■ TEXTO DE ESTUDIO:
^^^^^^^^

A la vista de lo dicho y escrito por Castro en las últimas semanas se podría concluir que éste vive al borde de la conmoción por el tema nuclear, a tal punto que lo discutió en profundidad con Hugo Chávez y sus reflexiones también fueron oídas por Evo Morales. De este modo, se ha establecido una vez más un fuerte vínculo entre abuelo, padre e hijo en la revolución, una revolución que hoy es más bolivariana que socialista, pese a las soflamas de unos y otros. En esta ocasión Castro se ha plegado una vez más a la postura chavista, como muestra su cerrada defensa del plan nuclear iraní. Y así fue como se preguntó si acaso es un delito construir una central nuclear con fines pacíficos, dando por sentado que esos son los firmes propósitos que mueven al régimen iraní.

Tras su larga enfermedad, que lo tuvo al borde de la muerte, como el mismo Fidel Castro confesó, y su prolongada convalecencia, no es de extrañar la reaparición de las batallas juveniles en su relato. ¿Estaremos frente al caso del abuelo, ya mayor, recordando una y otra vez sus batallas de otros tiempos? Porque es bueno recordar que fue en 1962, y no ahora, cuando se produjo la llamada crisis de los misiles, el momento en que el mundo se encontró al borde de la catástrofe nuclear. Y si esto hubiera ocurrido, él hubiera sido uno de los principales responsables, por no decir el máximo responsable de lo que hubiera podido suceder. Su dureza se debía a que había que demostrar, adentro y afuera de Cuba, que la consigna que guiaba a la revolución, el ya citado “patria o muerte”, no era una boutade y que la revolución no iba de farol.

^^^^^^^^

■ DATOS APORTADOS:
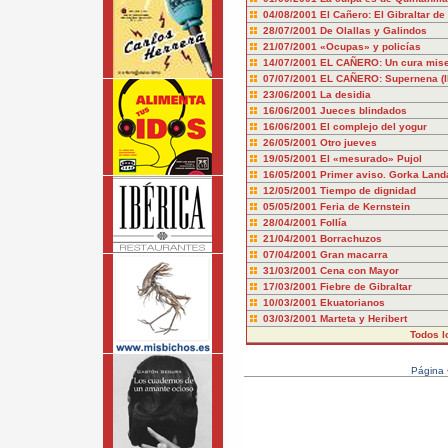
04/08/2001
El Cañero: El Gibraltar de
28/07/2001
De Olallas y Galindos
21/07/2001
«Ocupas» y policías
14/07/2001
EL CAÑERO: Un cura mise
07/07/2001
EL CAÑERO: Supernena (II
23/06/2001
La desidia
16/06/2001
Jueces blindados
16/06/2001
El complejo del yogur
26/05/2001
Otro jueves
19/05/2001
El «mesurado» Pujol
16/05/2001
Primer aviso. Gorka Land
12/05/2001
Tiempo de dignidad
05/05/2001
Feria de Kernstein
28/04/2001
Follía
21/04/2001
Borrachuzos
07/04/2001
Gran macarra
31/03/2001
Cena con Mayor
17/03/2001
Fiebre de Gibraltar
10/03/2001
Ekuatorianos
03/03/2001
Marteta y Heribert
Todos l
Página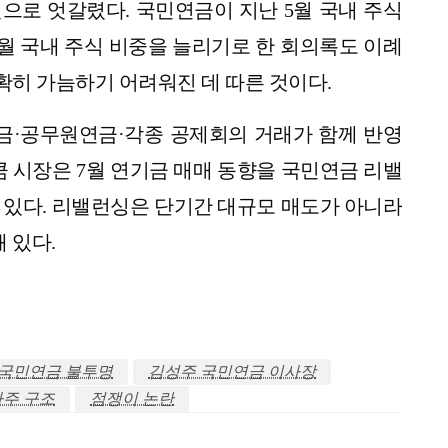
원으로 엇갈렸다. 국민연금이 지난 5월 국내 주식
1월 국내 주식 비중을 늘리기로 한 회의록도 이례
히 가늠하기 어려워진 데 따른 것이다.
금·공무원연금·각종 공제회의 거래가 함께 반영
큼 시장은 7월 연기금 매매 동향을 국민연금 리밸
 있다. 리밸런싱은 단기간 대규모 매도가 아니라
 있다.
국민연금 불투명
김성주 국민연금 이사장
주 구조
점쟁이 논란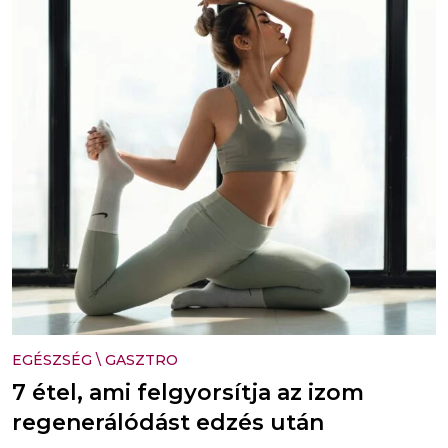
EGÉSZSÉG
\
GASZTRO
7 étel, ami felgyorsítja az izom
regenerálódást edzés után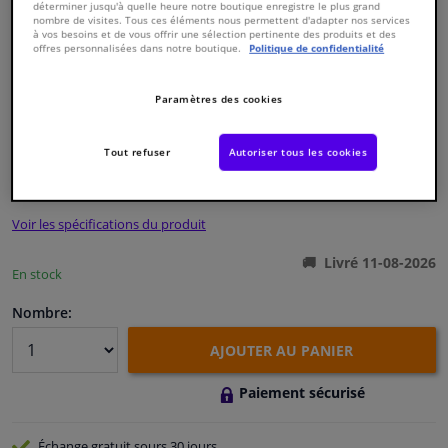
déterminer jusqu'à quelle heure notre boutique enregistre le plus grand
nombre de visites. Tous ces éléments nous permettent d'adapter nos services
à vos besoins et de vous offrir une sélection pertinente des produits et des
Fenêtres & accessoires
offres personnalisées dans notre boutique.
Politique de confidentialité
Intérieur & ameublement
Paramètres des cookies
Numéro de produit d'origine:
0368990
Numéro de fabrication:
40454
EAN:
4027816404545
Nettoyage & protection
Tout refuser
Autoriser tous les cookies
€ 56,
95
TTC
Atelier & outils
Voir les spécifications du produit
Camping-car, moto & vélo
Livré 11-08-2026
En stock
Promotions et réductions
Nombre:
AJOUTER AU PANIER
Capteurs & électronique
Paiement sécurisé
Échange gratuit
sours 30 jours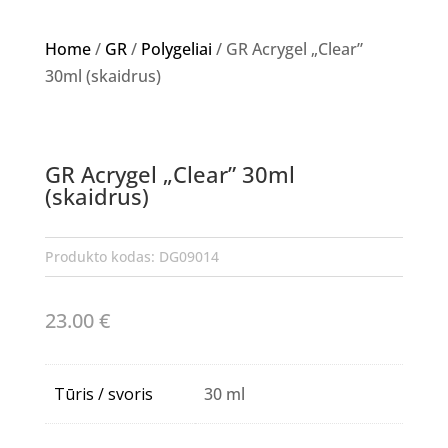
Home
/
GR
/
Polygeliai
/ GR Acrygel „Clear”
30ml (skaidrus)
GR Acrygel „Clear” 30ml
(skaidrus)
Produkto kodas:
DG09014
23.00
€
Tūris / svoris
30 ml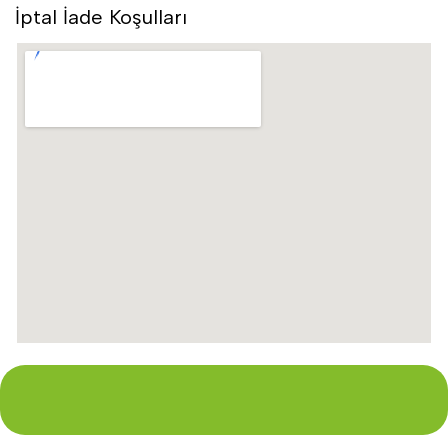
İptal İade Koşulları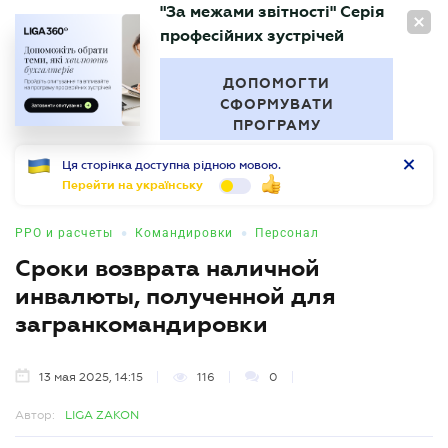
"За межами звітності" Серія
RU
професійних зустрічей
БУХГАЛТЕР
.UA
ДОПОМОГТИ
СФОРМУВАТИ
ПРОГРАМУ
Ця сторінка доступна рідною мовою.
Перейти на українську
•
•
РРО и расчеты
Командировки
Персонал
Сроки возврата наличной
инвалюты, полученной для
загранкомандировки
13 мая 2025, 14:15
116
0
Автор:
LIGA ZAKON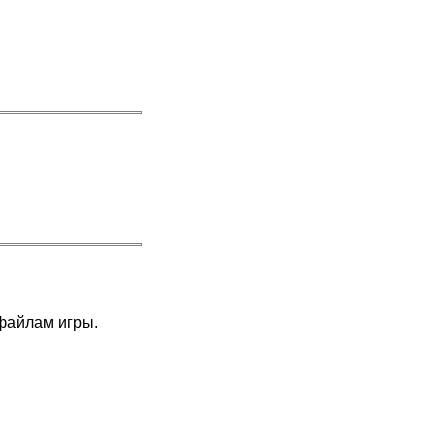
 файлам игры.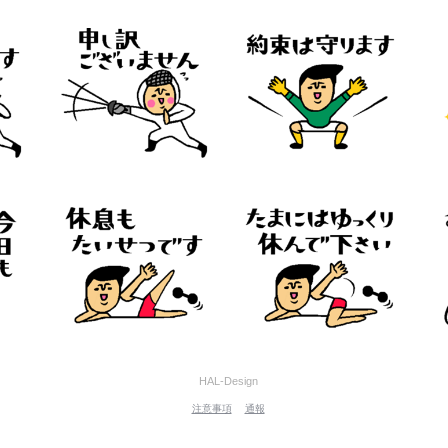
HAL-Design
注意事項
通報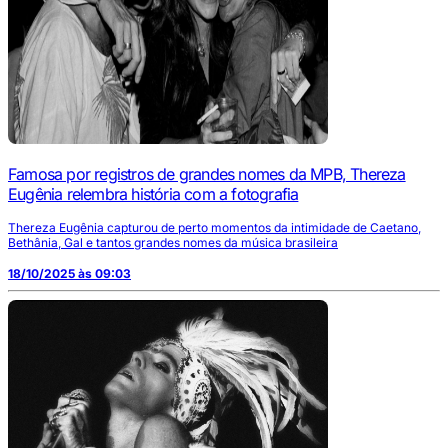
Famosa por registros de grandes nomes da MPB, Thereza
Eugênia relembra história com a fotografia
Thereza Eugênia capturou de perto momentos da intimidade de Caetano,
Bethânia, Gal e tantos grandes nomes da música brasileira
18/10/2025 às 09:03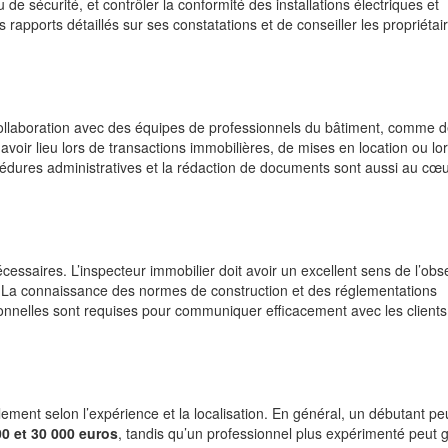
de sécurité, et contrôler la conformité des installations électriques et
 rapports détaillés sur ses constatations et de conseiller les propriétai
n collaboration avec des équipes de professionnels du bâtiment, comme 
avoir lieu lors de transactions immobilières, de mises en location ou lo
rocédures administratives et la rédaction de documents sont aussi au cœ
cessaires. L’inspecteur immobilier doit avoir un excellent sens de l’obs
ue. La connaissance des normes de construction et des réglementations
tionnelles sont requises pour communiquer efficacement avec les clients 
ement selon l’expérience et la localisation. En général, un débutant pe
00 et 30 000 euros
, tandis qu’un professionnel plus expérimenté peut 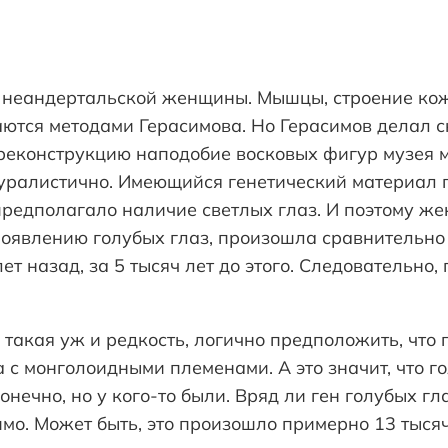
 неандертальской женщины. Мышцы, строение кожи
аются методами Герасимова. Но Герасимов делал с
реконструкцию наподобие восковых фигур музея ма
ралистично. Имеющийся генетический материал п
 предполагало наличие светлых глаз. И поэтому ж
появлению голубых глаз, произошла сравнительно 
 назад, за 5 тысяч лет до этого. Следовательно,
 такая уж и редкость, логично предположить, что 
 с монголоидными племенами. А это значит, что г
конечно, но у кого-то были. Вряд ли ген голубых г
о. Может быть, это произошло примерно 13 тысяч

^^^^^^^^

■ TAREAS:
[1] Copia del texto de estudio el fragmento que empieza en "Tras su larga" y termina en "iba de farol.".
[2] Responde estas preguntas con datos del texto de estudio:
(a) ¿Con quién discutió Castro en profundidad el tema nuclear?
(b) ¿En qué año se produjo la crisis de los misiles?
(c) ¿Qué plan defiende Castro de forma cerrada?
[3] Di si cada afirmación coincide con el texto de estudio y cita las palabras que lo deciden:
(a) La revolución es hoy más socialista que bolivariana.
(b) Fidel Castro confesó que su enfermedad lo tuvo al borde de la muerte.
(c) En esta ocasión Castro se apartó de la postura chavista.

■ RESPUESTAS:
[1]
Tras su larga enfermedad, que lo tuvo al borde de la muerte, como el mismo Fidel Castro confesó, y su prolongada convalecencia, no es de extrañar la reaparición de las batallas juveniles en su relato. ¿Estaremos frente al caso del abuelo, ya mayor, recordando una y otra vez sus batallas de otros tiempos? Porque es bueno recordar que fue en 1962, y no ahora, cuando se produjo la llamada crisis de los misiles, el momento en que el mundo se encontró al borde de la catástrofe nuclear. Y si esto hubiera ocurrido, él hubiera sido uno de los principales responsables, por no decir el máximo responsable de lo que hubiera podido suceder. Su dureza se debía a que había que demostrar, adentro y afuera de Cuba, que la consigna que guiaba a la revolución, el ya citado “patria o muerte”, no era una boutade y que la revolución no iba de farol.

[2]
(a) Con Hugo Chávez.
(b) En 1962.
(c) El plan nuclear iraní.

[3]
(a) No: "una revolución que hoy es más bolivariana que socialista".
(b) Sí: "que lo tuvo al borde de la muerte, como el mismo Fidel Castro confesó".
(c) No: "En esta ocasión Castro se ha plegado una vez más a la postura chavista".